Montana Supreme Court Legalizes Doctor-Assisted Suicide

By Peter J. Smith

HELENA, Montana, January 5, 2010 (LifeSiteNews.com) – The Montana Supreme Court ruled last Thursday that state law does not prevent physicians from assisting patients in killing themselves, making it the third U.S. state after Oregon and Washington where doctor-assisted suicide is now legal.

The high court’s 4-3 ruling in Baxter v. Montana, however, did not give “right-to-die” advocates a constitutional right to assisted suicide, or “aid in dying” as it is euphemistically called.

Instead, the Supreme Court decided that Montana had no statutory prohibitions on assisted suicide and that doctors could be shielded from prosecution for prescribing lethal doses to patients wanting to die. The majority stated that terminally ill patients administering lethal doses to themselves bore the ultimate responsibility for their deaths, not the doctors who provided them the prescriptions.

The court cited a 1985 law addressing the withdrawal of treatment for terminally ill, which they contended provided a “public policy” basis for allowing physician assisted suicide.

Two dissenting judges said, however, that the majority had warped the intent of that law, which they said was not meant to support “physicians shifting from idle onlookers of natural death to active participants in their patients’ suicides.”

The decision was welcomed by the euthanasia advocacy group Compassion & Choices, formerly known as the Hemlock Society, which brought the case to Montana’s courts on behalf of Robert Baxter, a 76-year-old Billings truck driver, who was suffering from lymphocytic leukemia.
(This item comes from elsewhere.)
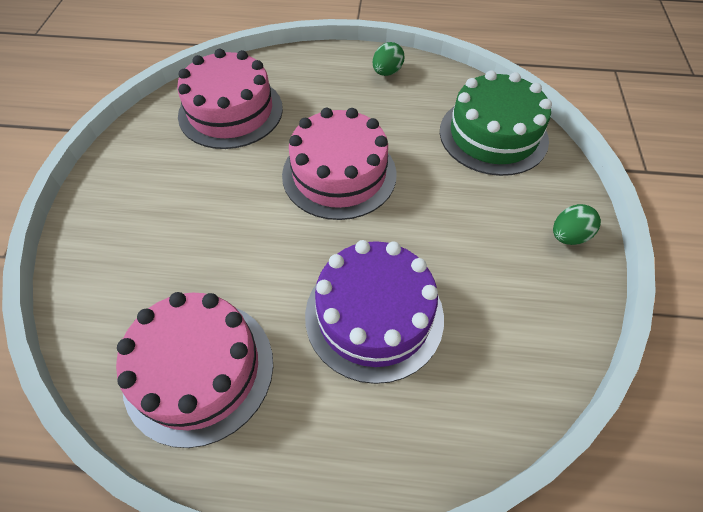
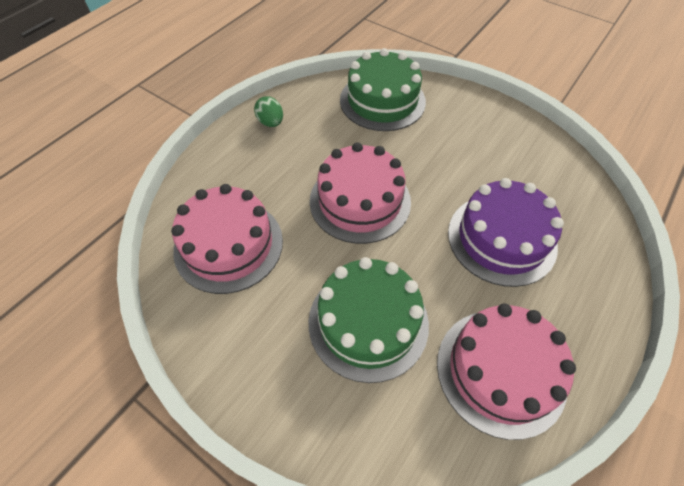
camera: 60 degrees left, 0 degrees up
green egg [553,204,601,245] -> none
none -> green cake [309,257,429,383]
Baxter died of complications related to the disease in 2008, shortly before the high court reached its decision.

Assisted-suicide opponents, however, warned that the state Supreme Court’s decision further endangers patient lives, rather than protecting their dignity.

“This holding ignores the practical realities of ensuring patient safety from over-eager heirs, new ‘best friends’ and others who might benefit from the patient’s death,” said Alex Schadenberg, executive director of the Euthanasia Prevention Coalition.

“For example, physicians who malpractice and who wants to hide their mistakes can now say: ‘It was what the patient wanted.’ The evidence against the physician dies with the patient. If the patient has no family or other advocate, who will know?”

Montana state solicitor, Anthony Johnstone, said in a statement following the decision that the high court still “recognized that physician-assisted suicide is a policy question for the people of Montana and their Legislature” and therefore remedying assisted-suicide through legislative action remains an open possibility.